With all due respect to the purple-loving icon, it looks like the music industry actually is big enough for two Princes.
A music video released today in honor of Queen Elizabeth II's Diamond Jubilee makes good on the promise Prince Harry made on his tour of the Commonwealth countries earlier this year in which he jokingly (or so he may have thought) offered to contribute "just one hit" of the tambourine to "Sing," the song released by British pop star extraordinaire Gary Barlow in honor of the royal grandmother's milestone year of reign.
Well, it was no joke, and we've got the proof.

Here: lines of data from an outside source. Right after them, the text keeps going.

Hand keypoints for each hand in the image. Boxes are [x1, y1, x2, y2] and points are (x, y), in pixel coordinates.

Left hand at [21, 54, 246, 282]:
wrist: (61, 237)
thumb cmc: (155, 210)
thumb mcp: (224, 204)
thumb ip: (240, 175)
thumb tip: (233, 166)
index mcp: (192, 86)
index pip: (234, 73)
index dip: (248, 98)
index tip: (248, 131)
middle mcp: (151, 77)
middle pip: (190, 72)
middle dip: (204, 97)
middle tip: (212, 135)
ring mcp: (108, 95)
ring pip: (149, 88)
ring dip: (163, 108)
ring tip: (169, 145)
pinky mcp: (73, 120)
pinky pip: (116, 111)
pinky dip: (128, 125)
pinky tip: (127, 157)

The video for the Jubilee anthem, composed by the Take That frontman and Andrew Lloyd Webber, was culled together by Barlow, who accompanied Harry on his overseas tour earlier this year and who somehow along the way managed to enlist the royal in taking part in the project.
And we're happy to see that on this one occasion, Prince William's little brother wasn't quite a man of his word: We counted two—not just one—distinct hits on his instrument. Even better, Harry shows off his dancing skills in the montage, footage taken from the Jamaican street fair celebrations he took part in back in March.
The rhythm got him in the end, after all. Albeit unknowingly.
"He's fun and relaxed and he's a really nice kid," Barlow told the British Press Association. "We caught him on his last day in Jamaica. We turned up and I asked him would he play on the record and he said, 'I don't sing.' But I said, 'No, no—I don't want you to sing, I want you to play the tambourine.' And so he said, 'It'll cost you.'
"Then we met him later on that night and he did the tambourine hit and we spun it into the track. He probably hasn't got a clue what he's part of just yet."
One thing he's definitely not part of: ego stroking. When asked by the press if the prince showed a penchant for musical abilities, Barlow replied simply, "No."
The song is set for release on May 28 and will be performed at the star-studded Jubilee concert set to take place outside Buckingham Palace on June 4.